Raja Ram Tiwari, who has manned the lost-and-found bureau at the Kumbh from the 1940s, told this writer that when Nehru was later told of the number of deaths at Anand Bhavan, he dropped the tea-cup he was holding.

The tragedy spurred the state to appoint a senior civil servant to suggest better ways of manag­ing the Kumbh. Rules were laid for building more bridges, for ensuring one-way, pedestrian-only streets, and for breaking up the massive venue—1,937 hect­ares at last count—into smaller sectors. It’s basically the same plan that’s followed today.

But if the official number of pilgrims at the 1954 event was 6 million, by 2013, that number had grown to 120 million. This called for an entirely different scale of operation. That massive administrative effort was at the heart of the Harvard enquiry. The university drew up a team of more than 50 faculty, staff and students from the disciplines of public health, business, design, arts and sciences, and divinity. They looked at various aspects of the large pop-up city that comes up on the Sangam sands for a few intense months every 12 years.
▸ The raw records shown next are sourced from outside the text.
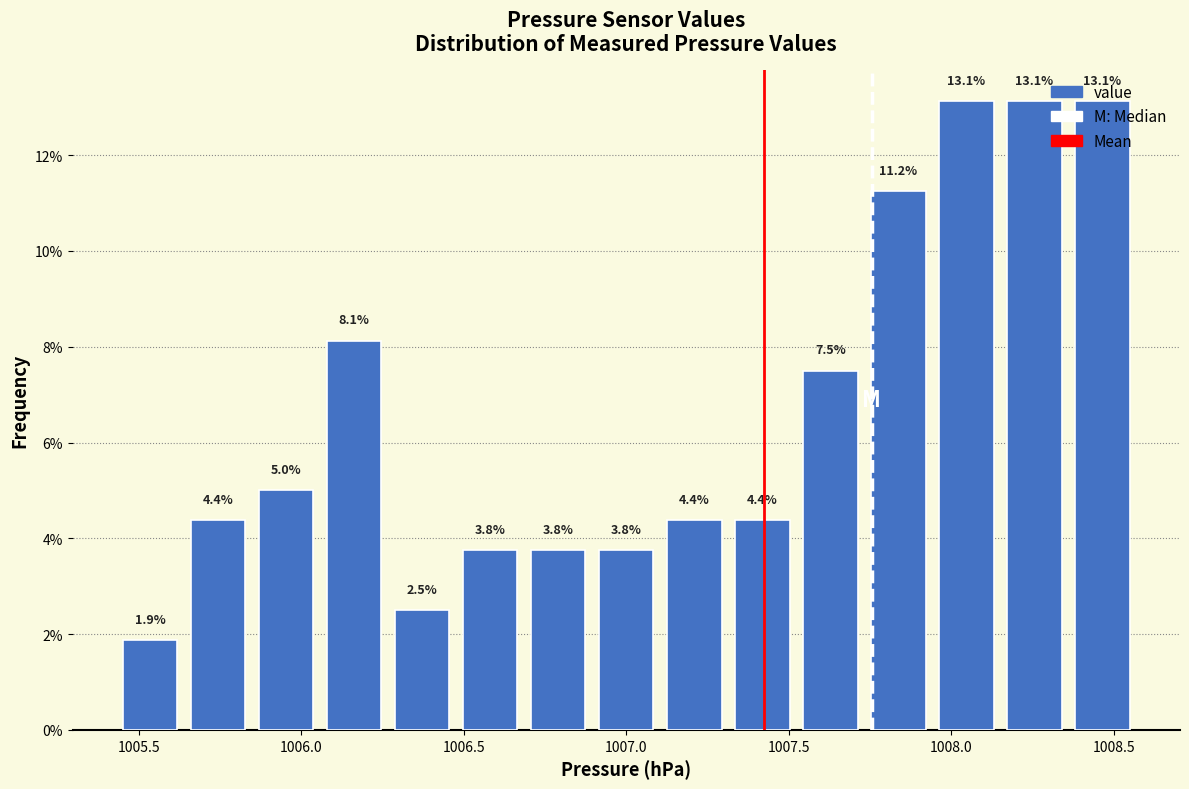

How tall is the bar that spans 1005.45 to 1005.65 on the x-axis? The bar edges are not printed on the chart, so give them approximately, as read against the axis.

1.9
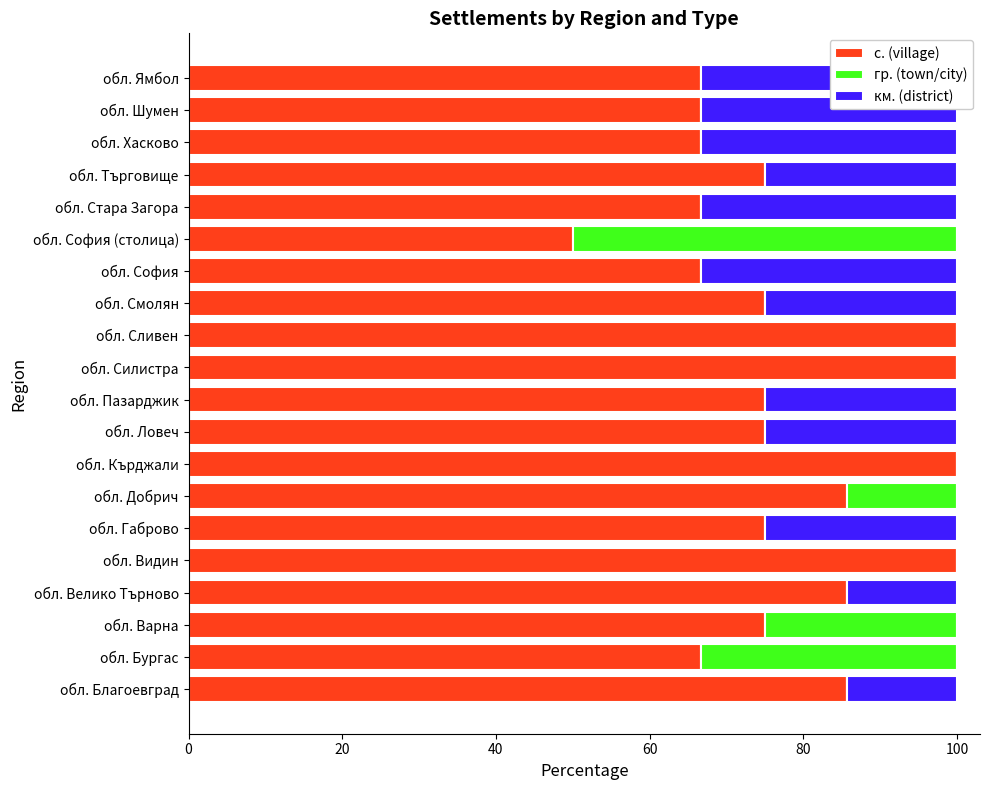

How many bars are there in total?

60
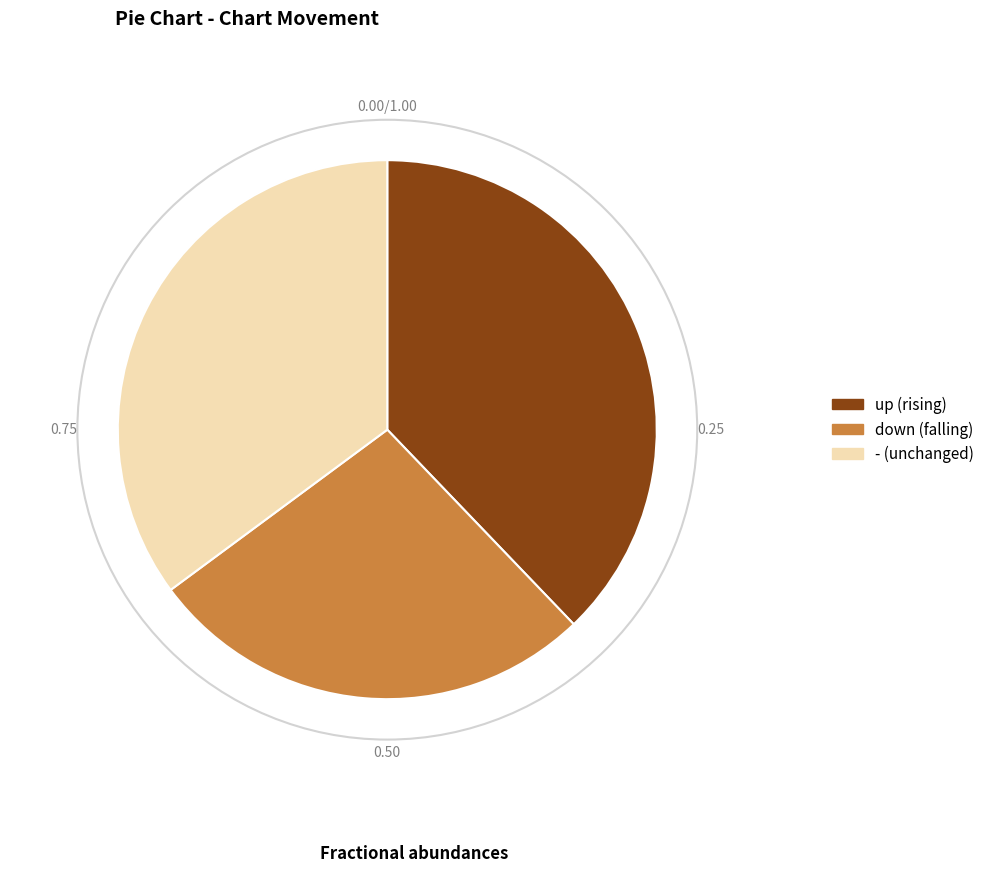

The up slice represents 38% of the pie. True or false?

True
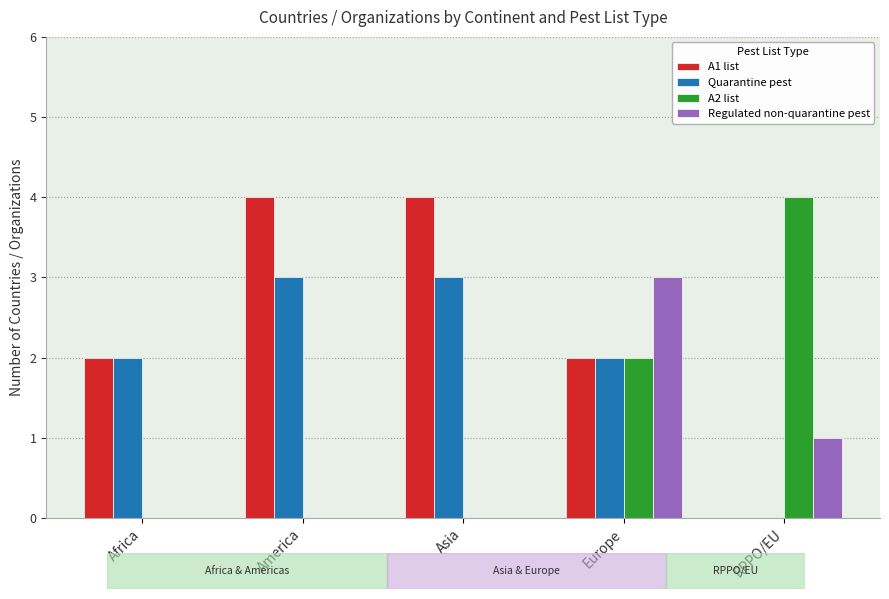

Between America and Europe, which series saw the biggest shift?

Regulated non-quarantine pest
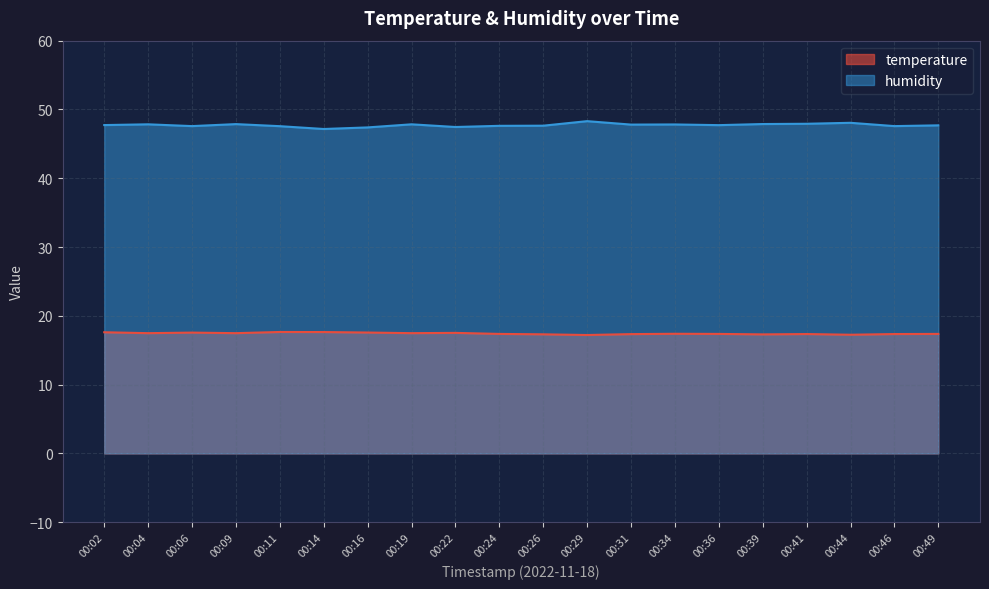

Reading left to right, list all the values displayed in this chart.

temperature: 00:02=17.6	00:04=17.5	00:06=17.6	00:09=17.5	00:11=17.6	00:14=17.6	00:16=17.6	00:19=17.5	00:22=17.5	00:24=17.4	00:26=17.3	00:29=17.2	00:31=17.3	00:34=17.4	00:36=17.4	00:39=17.3	00:41=17.4	00:44=17.2	00:46=17.4	00:49=17.4
humidity: 00:02=47.7	00:04=47.8	00:06=47.6	00:09=47.9	00:11=47.6	00:14=47.2	00:16=47.4	00:19=47.8	00:22=47.5	00:24=47.6	00:26=47.6	00:29=48.3	00:31=47.8	00:34=47.8	00:36=47.7	00:39=47.9	00:41=47.9	00:44=48.1	00:46=47.6	00:49=47.7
Edited by Rahul Mehrotra of the Graduate School of Design at Harvard and Felipe Vera, director of the Center for Ecol­ogy, Landscape and Urbanism, the book moves from a broader view of the basics to details of administrative management. They try to suggest better ways of managing the crowd, employing maps and schematic diagrams to good effect.

One of the most interesting enquiries is by Jukka-Pekka Onnela and Tarun Khanna, who try to understand crowd move­ments through mobile phone usage. At an event where crowd numbers are educated guesses at best, it’s one of the best tools to be deployed, though the authors concede the need to process the data more efficiently.

The book misses out on the political impact of group nego­tiations at such a high-profile event. The private sector’s efforts are also not in focus. But it is a commendable research effort. One hopes future Kumbh administrators will take note of it, and will employ greater resources to understand the world’s largest crowd.